It is recommended to activate the Spark logging and checkpointing system in the Spark configuration tab of the Run view of your Spark Job, in order to help debug and resume your Spark Job when issues arise.
If you need the Job to be resilient to failure, select the Activate checkpointing check box to enable the
Spark checkpointing operation. In the field that is displayed, enter the
directory in which Spark stores, in the file system of the cluster, the context
data of the computations such as the metadata and the generated RDDs of this
For further information about the Spark checkpointing operation, see http://spark.apache.org/docs/latest/streaming-programming-guide.html#checkpointing .
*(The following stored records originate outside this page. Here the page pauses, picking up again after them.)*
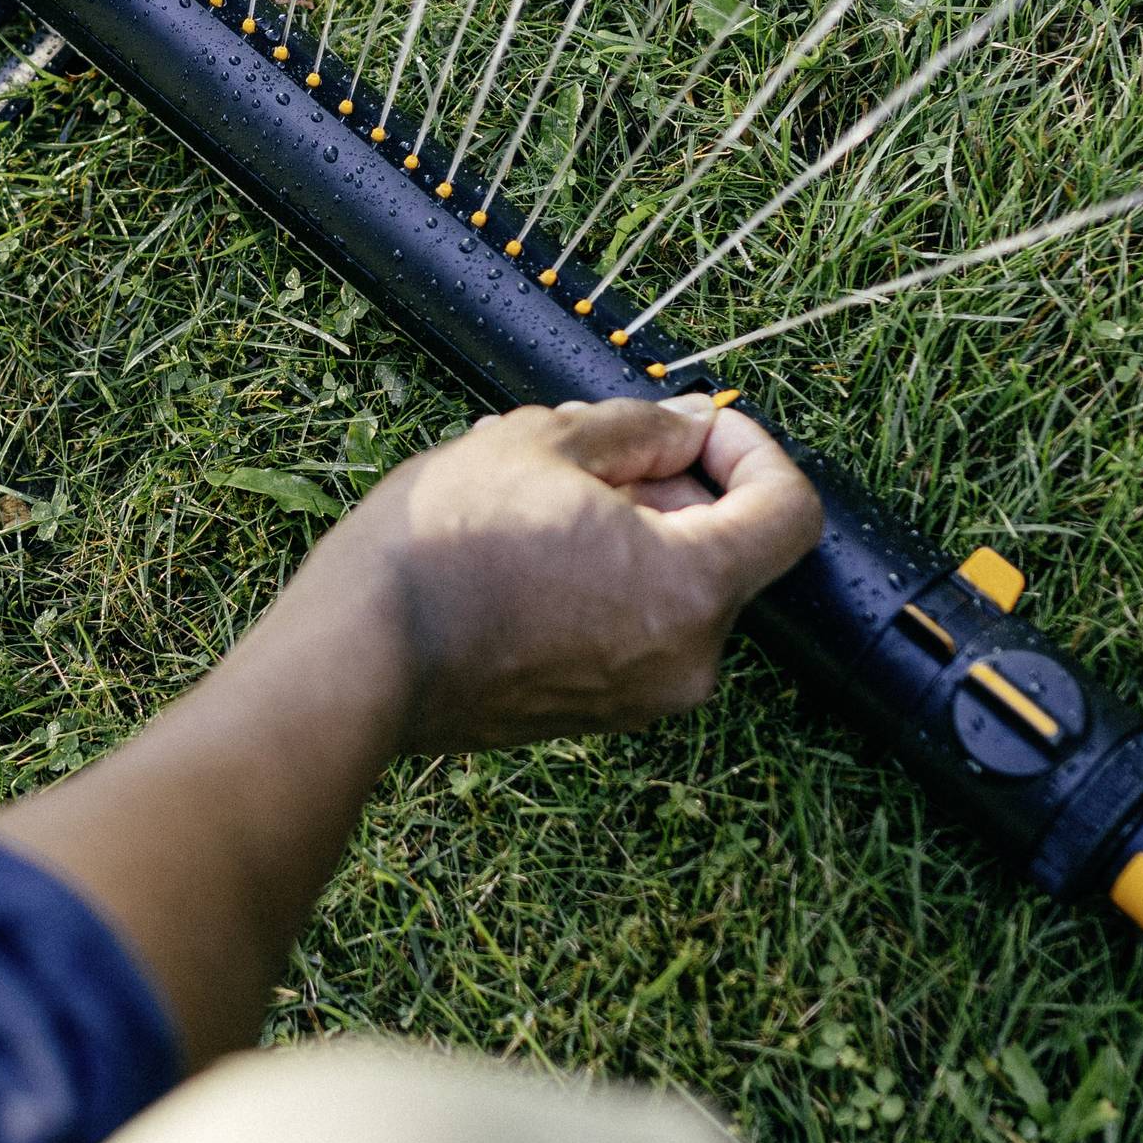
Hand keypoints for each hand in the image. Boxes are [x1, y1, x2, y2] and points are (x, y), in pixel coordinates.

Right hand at [316, 396, 823, 753]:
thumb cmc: (442, 545)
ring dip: (630, 531)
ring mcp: (637, 700)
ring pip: (669, 590)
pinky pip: (628, 631)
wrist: (354, 658)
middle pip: (726, 551)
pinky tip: (523, 549)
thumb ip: (641, 429)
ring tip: (539, 495)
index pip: (789, 512)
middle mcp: (686, 661)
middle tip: (591, 450)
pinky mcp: (588, 716)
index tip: (693, 426)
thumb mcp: (544, 442)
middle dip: (674, 486)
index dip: (752, 449)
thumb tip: (690, 427)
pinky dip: (603, 582)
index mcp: (693, 589)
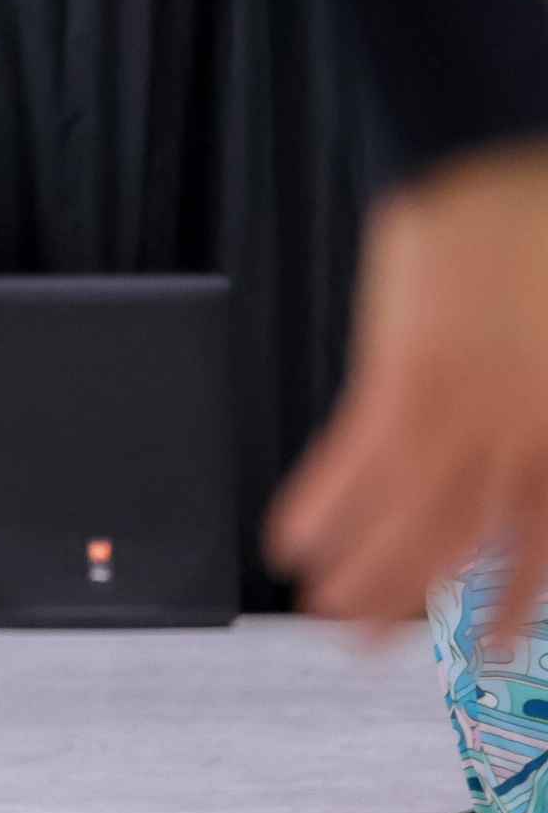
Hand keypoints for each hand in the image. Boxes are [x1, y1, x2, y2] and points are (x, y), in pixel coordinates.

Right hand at [270, 143, 547, 640]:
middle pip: (463, 540)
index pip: (543, 535)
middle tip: (366, 649)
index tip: (492, 646)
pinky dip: (322, 501)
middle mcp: (518, 427)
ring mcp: (462, 403)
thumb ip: (544, 397)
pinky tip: (289, 536)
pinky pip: (357, 454)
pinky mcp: (404, 371)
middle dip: (410, 600)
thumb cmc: (542, 234)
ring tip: (317, 613)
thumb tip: (523, 455)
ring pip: (412, 513)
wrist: (505, 163)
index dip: (516, 599)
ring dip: (361, 571)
In the Yarn client mode, you can
enable the Spark application logs of this Job to be persistent in the file
system. To do this, select the Enable Spark event
logging check box.
The parameters relevant to Spark logs are displayed:
Spark event logs directory: enter the directory in which Spark events are logged. This is actually the spark.eventLog.dir property.
Spark history server address: enter the location of the history server. This is actually the spark.yarn.historyServer.address property.
Compress Spark event logs: if needs be, select this check box to compress the logs. This is actually the spark.eventLog.compress property.
Since the administrator of your cluster could have defined these properties in the cluster configuration files, it is recommended to contact the administrator for the exact values.